Please excuse the long post - my question is in essence: what and how much would you report about an effect, that the loo package doesn’t provide evidence for in the first place? It should ideally be enough to convince a sceptic reviewer that holds the other view dear.
I am working to submit my first paper based purely on Bayesian statistics. The data is experimental, with 200 measurements for each of 23 participants. For this example, let’s say that I am testing whether displaying a word in red or blue letters will influence the accuracy of them recalling that word (bimodal outcome). Assume that both views (influence or not) are equally likely a priori.
Before, I would have created 2 models based on lm4 and unless the complex model had at least a 2 point lower AIC value, I would conclude that the missing factor had no effect on the outcome.
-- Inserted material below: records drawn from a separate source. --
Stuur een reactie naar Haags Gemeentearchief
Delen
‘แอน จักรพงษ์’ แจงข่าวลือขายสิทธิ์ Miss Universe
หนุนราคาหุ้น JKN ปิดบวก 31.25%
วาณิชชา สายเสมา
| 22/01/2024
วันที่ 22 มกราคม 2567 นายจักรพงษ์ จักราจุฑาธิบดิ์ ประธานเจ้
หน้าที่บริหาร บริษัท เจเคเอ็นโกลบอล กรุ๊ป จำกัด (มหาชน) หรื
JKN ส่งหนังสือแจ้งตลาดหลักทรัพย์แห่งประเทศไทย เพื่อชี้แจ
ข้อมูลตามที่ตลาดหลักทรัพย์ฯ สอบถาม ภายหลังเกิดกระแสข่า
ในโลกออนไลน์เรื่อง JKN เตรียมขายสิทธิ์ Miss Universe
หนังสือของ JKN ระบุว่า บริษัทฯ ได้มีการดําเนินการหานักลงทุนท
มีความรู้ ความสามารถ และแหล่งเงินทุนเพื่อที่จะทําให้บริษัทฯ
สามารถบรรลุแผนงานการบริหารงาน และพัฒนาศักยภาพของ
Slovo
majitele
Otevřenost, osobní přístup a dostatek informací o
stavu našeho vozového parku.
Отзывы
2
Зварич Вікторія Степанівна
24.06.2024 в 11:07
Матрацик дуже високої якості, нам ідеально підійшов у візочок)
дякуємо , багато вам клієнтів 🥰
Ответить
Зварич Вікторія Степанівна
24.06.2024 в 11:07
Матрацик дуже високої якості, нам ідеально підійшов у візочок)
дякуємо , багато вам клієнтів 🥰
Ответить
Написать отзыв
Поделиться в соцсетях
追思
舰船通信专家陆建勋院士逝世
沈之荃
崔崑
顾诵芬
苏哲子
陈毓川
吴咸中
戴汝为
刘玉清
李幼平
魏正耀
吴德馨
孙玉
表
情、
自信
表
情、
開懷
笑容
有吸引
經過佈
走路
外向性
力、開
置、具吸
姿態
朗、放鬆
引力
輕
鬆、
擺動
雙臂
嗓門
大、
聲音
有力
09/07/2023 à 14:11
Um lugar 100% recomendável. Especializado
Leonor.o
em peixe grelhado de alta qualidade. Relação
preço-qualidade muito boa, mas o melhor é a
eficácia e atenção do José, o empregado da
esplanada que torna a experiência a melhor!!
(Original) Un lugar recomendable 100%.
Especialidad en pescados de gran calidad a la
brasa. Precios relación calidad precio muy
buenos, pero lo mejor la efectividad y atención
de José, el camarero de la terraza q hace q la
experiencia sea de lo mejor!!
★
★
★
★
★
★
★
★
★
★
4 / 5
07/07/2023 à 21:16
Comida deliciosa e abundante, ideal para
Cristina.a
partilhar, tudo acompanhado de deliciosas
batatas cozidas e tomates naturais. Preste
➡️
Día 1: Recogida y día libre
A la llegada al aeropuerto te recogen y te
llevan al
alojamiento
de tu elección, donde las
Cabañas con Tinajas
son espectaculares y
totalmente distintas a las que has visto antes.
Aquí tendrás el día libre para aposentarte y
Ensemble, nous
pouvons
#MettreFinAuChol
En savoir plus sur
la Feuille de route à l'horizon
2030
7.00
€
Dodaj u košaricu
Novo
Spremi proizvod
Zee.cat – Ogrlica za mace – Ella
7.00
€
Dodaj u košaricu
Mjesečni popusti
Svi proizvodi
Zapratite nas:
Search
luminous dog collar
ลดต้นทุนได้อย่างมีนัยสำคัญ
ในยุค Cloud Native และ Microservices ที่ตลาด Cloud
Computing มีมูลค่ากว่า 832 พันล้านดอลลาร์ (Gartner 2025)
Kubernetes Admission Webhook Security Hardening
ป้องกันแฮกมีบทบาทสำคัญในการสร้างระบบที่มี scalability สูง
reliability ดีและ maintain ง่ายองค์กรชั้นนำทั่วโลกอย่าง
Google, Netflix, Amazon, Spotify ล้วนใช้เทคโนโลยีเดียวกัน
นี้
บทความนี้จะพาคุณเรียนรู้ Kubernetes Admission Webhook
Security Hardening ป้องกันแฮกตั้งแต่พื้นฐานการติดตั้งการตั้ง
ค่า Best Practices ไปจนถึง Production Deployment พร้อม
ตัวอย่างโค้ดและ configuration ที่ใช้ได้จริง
This would also typically be an accepted approach in papers. Now I am more confused as to what is appropriate.
My first intuition is to use the loo-package and using the compare_models function between two models either containing the predictor or not. Then to divide “elpd_diff” by “se” and say that any number lower that 2 is insufficient evidence for the effect. The actual results are:
elpd_diff se -0.5 0.8
Indicating the full model is -0.61 standard errors worse than the model without the predictor. This would personally be enough for me to conclude that the burden of showing that the predictor meaningfully influences the outcome, has shifted to those that still believe so. However, I can already hear the classic ‘Absence of evidence is not evidence of absence’ being hurled back at me. ‘-0.61 standard errors worse’ simply doesn’t sound as solid as ‘a lower AIC which can be interpreted as the better model’. It may be a good thing to be less absolute, but it may not help with sceptical reviewers. Even less so, if the model maybe was 1.5 standard errors better, but still below the somewhat arbitrary cutoff of > 2.
I have been considering other options such as Savage-dickey bayes factors, which in this case does show moderate ‘evidence for the null’ (Bf01 of ~ 5.5). However, this is highly influenced by the priors and I think that this may only be better evidence than the loo function in appearance.
Another option is ROPE - region of practical equivalence. Here I find that it is 95% of the posterior inside a region of 3.3 % around 0. Is this better evidence or does it just muddy the waters?
I would really appreciate your input on this one.